**DESCRIPTION OF THE TASK:** When the data below is printed, every line must match exactly and the images must be absent.

*** Begin section ***

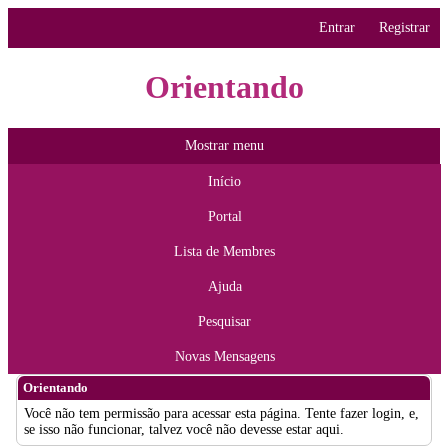
Entrar
Registrar
Orientando
Mostrar menu
Início
Portal
Lista de Membres
Ajuda
Pesquisar
Novas Mensagens
Orientando
Você não tem permissão para acessar esta página. Tente fazer login, e,
se isso não funcionar, talvez você não devesse estar aqui.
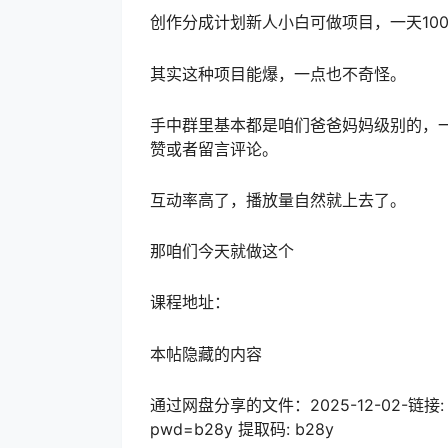
创作分成计划新人小白可做项目，一天100-
其实这种项目能爆，一点也不奇怪。
手中群里基本都是咱们爸爸妈妈级别的，
赞或者留言评论。
互动率高了，播放量自然就上去了。
那咱们今天就做这个
课程地址：
本帖隐藏的内容
通过网盘分享的文件：2025-12-02-链接: https:
pwd=b28y 提取码: b28y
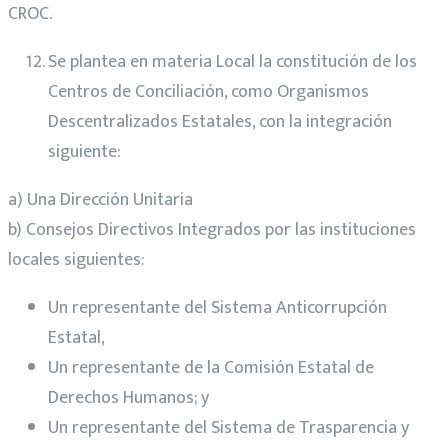
CROC.
Se plantea en materia Local la constitución de los
Centros de Conciliación, como Organismos
Descentralizados Estatales, con la integración
siguiente:
a) Una Dirección Unitaria
b) Consejos Directivos Integrados por las instituciones
locales siguientes:
Un representante del Sistema Anticorrupción
Estatal,
Un representante de la Comisión Estatal de
Derechos Humanos; y
Un representante del Sistema de Trasparencia y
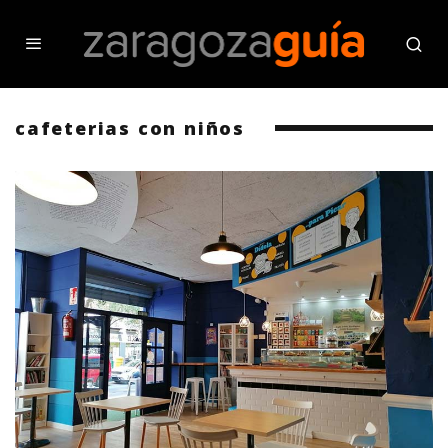
cafeterias con niños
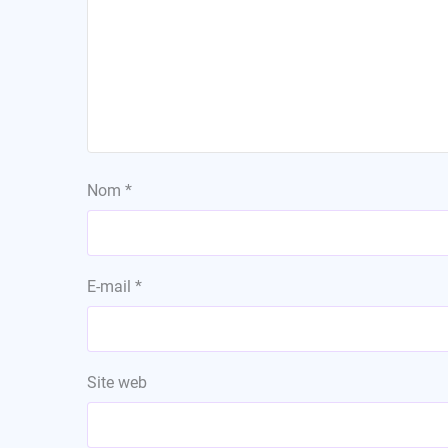
Nom
*
E-mail
*
Site web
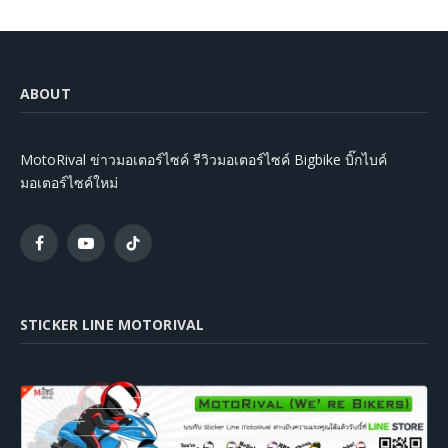
ABOUT
MotoRival ข่าวมอเตอร์ไซค์ รีวิวมอเตอร์ไซค์ Bigbike บิ๊กไบค์
มอเตอร์ไซค์ใหม่
Facebook
YouTube
TikTok
STICKER LINE MOTORIVAL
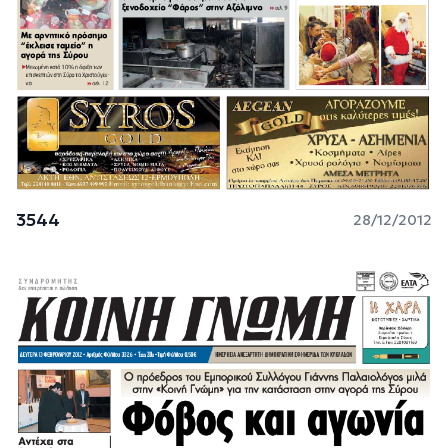
3544
28/12/2012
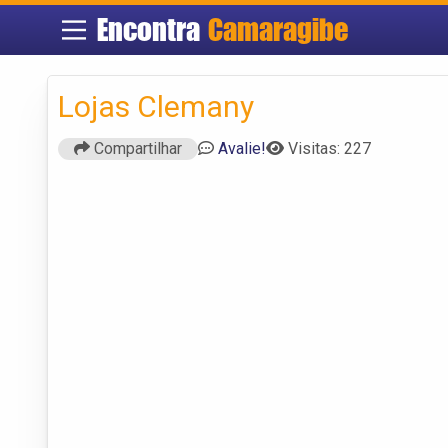
Encontra
Camaragibe
Lojas Clemany
Compartilhar
Avalie!
Visitas: 227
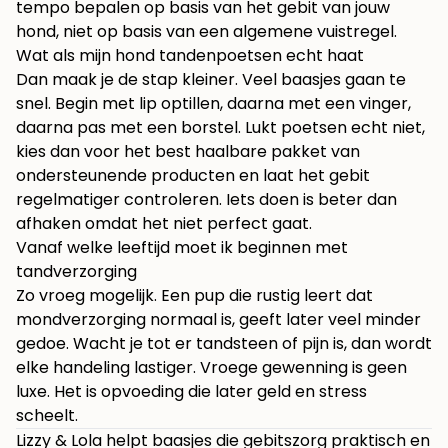
tempo bepalen op basis van het gebit van jouw
hond, niet op basis van een algemene vuistregel.
Wat als mijn hond tandenpoetsen echt haat
Dan maak je de stap kleiner. Veel baasjes gaan te
snel. Begin met lip optillen, daarna met een vinger,
daarna pas met een borstel. Lukt poetsen echt niet,
kies dan voor het best haalbare pakket van
ondersteunende producten en laat het gebit
regelmatiger controleren. Iets doen is beter dan
afhaken omdat het niet perfect gaat.
Vanaf welke leeftijd moet ik beginnen met
tandverzorging
Zo vroeg mogelijk. Een pup die rustig leert dat
mondverzorging normaal is, geeft later veel minder
gedoe. Wacht je tot er tandsteen of pijn is, dan wordt
elke handeling lastiger. Vroege gewenning is geen
luxe. Het is opvoeding die later geld en stress
scheelt.
Lizzy & Lola helpt baasjes die gebitszorg praktisch en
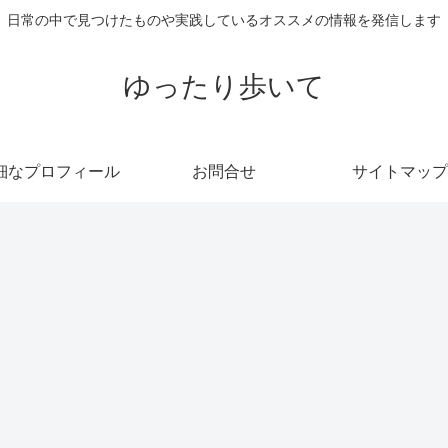
日常の中で見つけたものや実践しているオススメの情報を発信します
ゆったり歩いて
細なプロフィール
お問合せ
サイトマップ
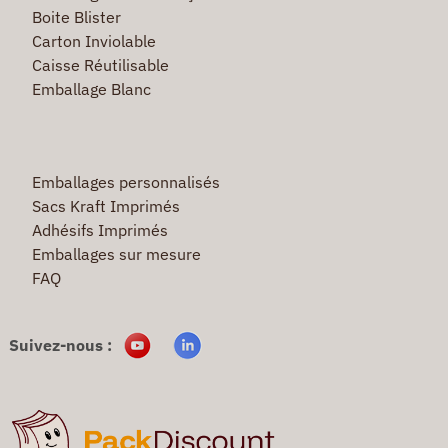
Boite Blister
Carton Inviolable
Caisse Réutilisable
Emballage Blanc
Emballages personnalisés
Sacs Kraft Imprimés
Adhésifs Imprimés
Emballages sur mesure
FAQ
Suivez-nous :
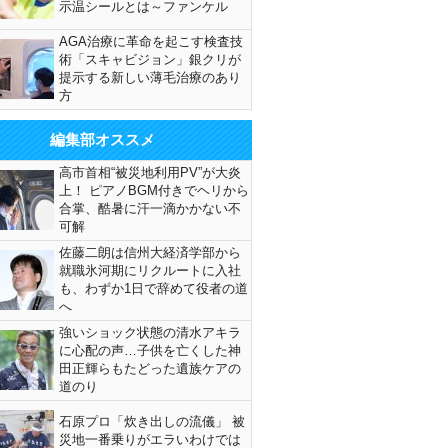
示温シールとは～ファンケル
AGA治療に革命を起こす検査技
術「スキャビジョン」銀クリが
提示する新しい薄毛治療のあり
方
編集部オススメ
高市首相“被災地利用PV”が大炎
上！ ピアノBGM付きでヘリから
合掌、酷暑に汗一滴かかない不
可解
佐藤二朗は信州大経済学部から
就職氷河期にリクルートに入社
も、わずか1日で辞めて役者の道
へ
強いショック状態の清水アキラ
に心配の声…子供を亡くした神
田正輝らもたどった遺族ケアの
道のり
石原プロ「炊き出しの流儀」 被
災地一番乗りがエラいわけでは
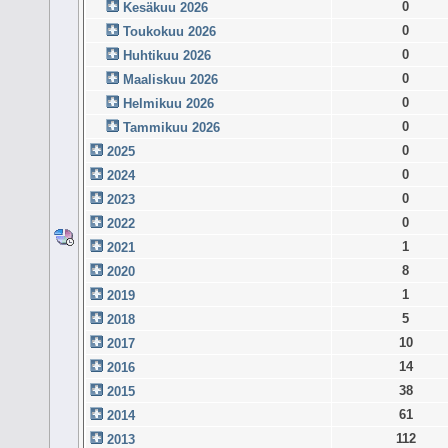
0
Kesäkuu 2026
0
Toukokuu 2026
0
Huhtikuu 2026
0
Maaliskuu 2026
0
Helmikuu 2026
0
Tammikuu 2026
0
2025
0
2024
0
2023
0
2022
1
2021
8
2020
1
2019
5
2018
10
2017
14
2016
38
2015
61
2014
112
2013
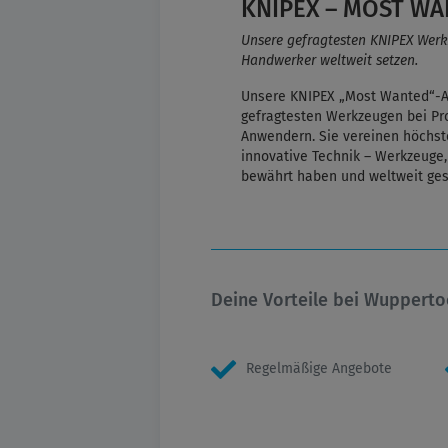
KNIPEX – MOST W
Unsere gefragtesten KNIPEX Werkze
Handwerker weltweit setzen.
Unsere KNIPEX „Most Wanted“-Ar
gefragtesten Werkzeugen bei Pro
Anwendern. Sie vereinen höchste
innovative Technik – Werkzeuge, 
bewährt haben und weltweit ges
Deine Vorteile bei Wupperto
Regelmäßige Angebote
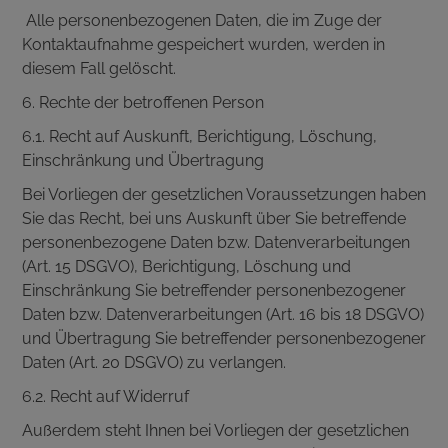
Alle personenbezogenen Daten, die im Zuge der
Kontaktaufnahme gespeichert wurden, werden in
diesem Fall gelöscht.
6. Rechte der betroffenen Person
6.1. Recht auf Auskunft, Berichtigung, Löschung,
Einschränkung und Übertragung
Bei Vorliegen der gesetzlichen Voraussetzungen haben
Sie das Recht, bei uns Auskunft über Sie betreffende
personenbezogene Daten bzw. Datenverarbeitungen
(Art. 15 DSGVO), Berichtigung, Löschung und
Einschränkung Sie betreffender personenbezogener
Daten bzw. Datenverarbeitungen (Art. 16 bis 18 DSGVO)
und Übertragung Sie betreffender personenbezogener
Daten (Art. 20 DSGVO) zu verlangen.
6.2. Recht auf Widerruf
Außerdem steht Ihnen bei Vorliegen der gesetzlichen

*** End section ***

**REPLY:**
Entrar
Registrar
Orientando
Mostrar menu
Início
Portal
Lista de Membres
Ajuda
Pesquisar
Novas Mensagens
Orientando
Você não tem permissão para acessar esta página. Tente fazer login, e,
se isso não funcionar, talvez você não devesse estar aqui.
创作分成计划新人小白可做项目，一天100-
其实这种项目能爆，一点也不奇怪。
手中群里基本都是咱们爸爸妈妈级别的，
赞或者留言评论。
互动率高了，播放量自然就上去了。
那咱们今天就做这个
课程地址：
本帖隐藏的内容
通过网盘分享的文件：2025-12-02-链接: https:
pwd=b28y 提取码: b28y
CROC.
Se plantea en materia Local la constitución de los
Centros de Conciliación, como Organismos
Descentralizados Estatales, con la integración
siguiente:
a) Una Dirección Unitaria
b) Consejos Directivos Integrados por las instituciones
locales siguientes:
Un representante del Sistema Anticorrupción
Estatal,
Un representante de la Comisión Estatal de
Derechos Humanos; y
Un representante del Sistema de Trasparencia y
cafeterias con niños
Nom
*
E-mail
*
Site web
ABOUT
MotoRival ข่าวมอเตอร์ไซค์ รีวิวมอเตอร์ไซค์ Bigbike บิ๊กไบค์
มอเตอร์ไซค์ใหม่
Facebook
YouTube
TikTok
STICKER LINE MOTORIVAL
3544
28/12/2012
Encontra
Camaragibe
Lojas Clemany
Compartilhar
Avalie!
Visitas: 227
tempo bepalen op basis van het gebit van jouw
hond, niet op basis van een algemene vuistregel.
Wat als mijn hond tandenpoetsen echt haat
Dan maak je de stap kleiner. Veel baasjes gaan te
snel. Begin met lip optillen, daarna met een vinger,
daarna pas met een borstel. Lukt poetsen echt niet,
kies dan voor het best haalbare pakket van
ondersteunende producten en laat het gebit
regelmatiger controleren. Iets doen is beter dan
afhaken omdat het niet perfect gaat.
Vanaf welke leeftijd moet ik beginnen met
tandverzorging
Zo vroeg mogelijk. Een pup die rustig leert dat
mondverzorging normaal is, geeft later veel minder
gedoe. Wacht je tot er tandsteen of pijn is, dan wordt
elke handeling lastiger. Vroege gewenning is geen
luxe. Het is opvoeding die later geld en stress
scheelt.
Lizzy & Lola helpt baasjes die gebitszorg praktisch en
日常の中で見つけたものや実践しているオススメの情報を発信します
ゆったり歩いて
細なプロフィール
お問合せ
サイトマップ
Boite Blister
Carton Inviolable
Caisse Réutilisable
Emballage Blanc
Emballages personnalisés
Sacs Kraft Imprimés
Adhésifs Imprimés
Emballages sur mesure
FAQ
Suivez-nous :
示温シールとは～ファンケル
AGA治療に革命を起こす検査技
術「スキャビジョン」銀クリが
提示する新しい薄毛治療のあり
方
編集部オススメ
高市首相“被災地利用PV”が大炎
上！ ピアノBGM付きでヘリから
合掌、酷暑に汗一滴かかない不
可解
佐藤二朗は信州大経済学部から
就職氷河期にリクルートに入社
も、わずか1日で辞めて役者の道
へ
強いショック状態の清水アキラ
に心配の声…子供を亡くした神
田正輝らもたどった遺族ケアの
道のり
石原プロ「炊き出しの流儀」 被
災地一番乗りがエラいわけでは
0
Kesäkuu 2026
0
Toukokuu 2026
0
Huhtikuu 2026
0
Maaliskuu 2026
0
Helmikuu 2026
0
Tammikuu 2026
0
2025
0
2024
0
2023
0
2022
1
2021
8
2020
1
2019
5
2018
10
2017
14
2016
38
2015
61
2014
112
2013
KNIPEX – MOST W
Unsere gefragtesten KNIPEX Werkze
Handwerker weltweit setzen.
Unsere KNIPEX „Most Wanted“-Ar
gefragtesten Werkzeugen bei Pro
Anwendern. Sie vereinen höchste
innovative Technik – Werkzeuge, 
bewährt haben und weltweit ges
Deine Vorteile bei Wupperto
Regelmäßige Angebote
Alle personenbezogenen Daten, die im Zuge der
Kontaktaufnahme gespeichert wurden, werden in
diesem Fall gelöscht.
6. Rechte der betroffenen Person
6.1. Recht auf Auskunft, Berichtigung, Löschung,
Einschränkung und Übertragung
Bei Vorliegen der gesetzlichen Voraussetzungen haben
Sie das Recht, bei uns Auskunft über Sie betreffende
personenbezogene Daten bzw. Datenverarbeitungen
(Art. 15 DSGVO), Berichtigung, Löschung und
Einschränkung Sie betreffender personenbezogener
Daten bzw. Datenverarbeitungen (Art. 16 bis 18 DSGVO)
und Übertragung Sie betreffender personenbezogener
Daten (Art. 20 DSGVO) zu verlangen.
6.2. Recht auf Widerruf
Außerdem steht Ihnen bei Vorliegen der gesetzlichen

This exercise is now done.